Lady Hermon has said she expects to meet Prime Minister Theresa May face-to-face to discuss her potential support for the draft Brexit deal.
The Independent Unionist MP said she needed personal assurances from Mrs May before she would vote for the EU withdrawal agreement in the Commons.
Lady Hermon told BBC News NI she was "not happy with everything" in the deal but there was no time for alternatives.
She added that having no deal at all would be more damaging for unionism.
The North Down MP, speaking to the Inside Politics programme, described the prime minister as a "committed unionist" and said she did not believe she would strike a deal that risked Northern Ireland's position within the United Kingdom.
However she added: "There are things I need clarification from the prime minister herself.
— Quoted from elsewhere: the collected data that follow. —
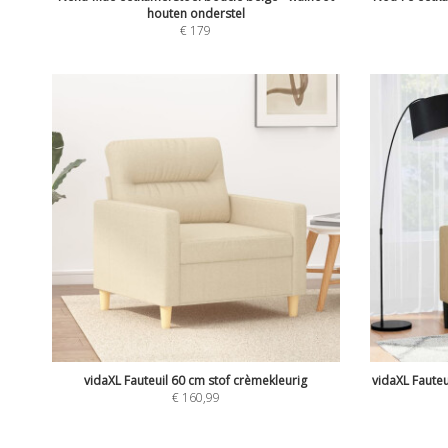
houten onderstel
€
179
vidaXL Fauteuil 60 cm stof crèmekleurig
vidaXL Faute
€
160,99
I need her to look me in the face and say 'don't be worried about that' or 'I can guarantee this'.
"I need assurances from the prime minister before I will finally give my vote to this particular deal.
"However, I would be very surprised if I were ever to find myself on the same page as Sammy Wilson and Jacob Rees-Mogg."
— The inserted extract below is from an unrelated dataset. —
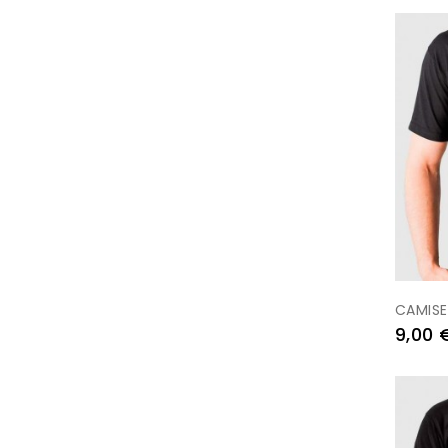
CAMIS
Prezo
9,00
Lady Hermon said "every vote will count" when MPs give their verdict on the agreement and confirmed she was "in discussions" with Mrs May about setting up a meeting.
The MP also rebuked the Democratic Unionist Party (DUP) over their response to the draft Brexit deal and called on them to "tone down" their rhetoric.
DUP deputy leader Nigel Dodds had criticised Mrs May's deal on Thursday, claiming it would make the UK a "vassal" state and lead to the break up the union, while DUP MP Sammy Wilson compared the agreement to a "punishment beating".
The DUP is unhappy about the border backstop, an insurance clause to protect an open border on the island of Ireland, which if enforced, would see Northern Ireland more closely tied to the rules of the EU single market that other parts of the UK.
But Lady Hermon said she believed that no deal would automatically lead to a hard border on the island, which would be exploited by republicans to push for a referendum on Irish unity.
"I have to say I have found language being used by senior members of the DUP extremely upsetting and concerning and I think they just have to think of the implications of what they are saying," Lady Hermon said.
"Words like vassal state, words like betrayal are very upsetting, they're very dispiriting and they cause great concern right across Northern Ireland."
She told the DUP that they should remember the prime minister's commitment to British unionism.
"Theresa May is not going to jeopardise the constitutional status of Northern Ireland within the United Kingdom, that is just not in her make up at all," the MP added.
Lady Hermon voted remain in the Brexit referendum but said there was not enough parliamentary time left to strike a new deal, or hold a second referendum.